[YOUR OBJECTIVE] List every line of text in the material as a JSON array of strings, one string per line, leaving out blank lines and the pictures.

[DATA EXTRACT]
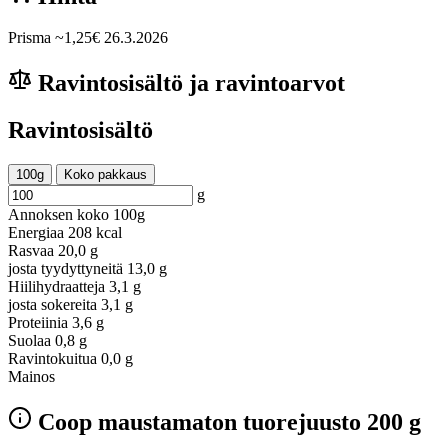
Prisma
~1,25€
26.3.2026
Ravintosisältö ja ravintoarvot
Ravintosisältö
100g
Koko pakkaus
g
Annoksen koko
100g
Energiaa
208 kcal
Rasvaa
20,0 g
josta tyydyttyneitä
13,0 g
Hiilihydraatteja
3,1 g
josta sokereita
3,1 g
Proteiinia
3,6 g
Suolaa
0,8 g
Ravintokuitua
0,0 g
Mainos
Coop maustamaton tuorejuusto 200 g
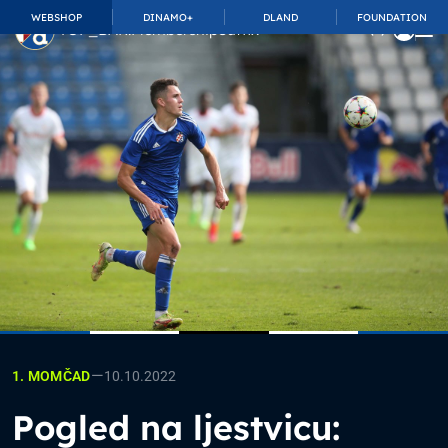
WEBSHOP
DINAMO+
DLAND
FOUNDATION
TOP_BAR.MembershipSuffix
—
10.10.2022
1. MOMČAD
Pogled na ljestvicu:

[ANSWER SECTION]
[
  "Prisma",
  "~1,25€",
  "26.3.2026",
  "Ravintosisältö ja ravintoarvot",
  "Ravintosisältö",
  "100g",
  "Koko pakkaus",
  "g",
  "Annoksen koko",
  "100g",
  "Energiaa",
  "208 kcal",
  "Rasvaa",
  "20,0 g",
  "josta tyydyttyneitä",
  "13,0 g",
  "Hiilihydraatteja",
  "3,1 g",
  "josta sokereita",
  "3,1 g",
  "Proteiinia",
  "3,6 g",
  "Suolaa",
  "0,8 g",
  "Ravintokuitua",
  "0,0 g",
  "Mainos",
  "Coop maustamaton tuorejuusto 200 g",
  "WEBSHOP",
  "DINAMO+",
  "DLAND",
  "FOUNDATION",
  "TOP_BAR.MembershipSuffix",
  "—",
  "10.10.2022",
  "1. MOMČAD",
  "Pogled na ljestvicu:"
]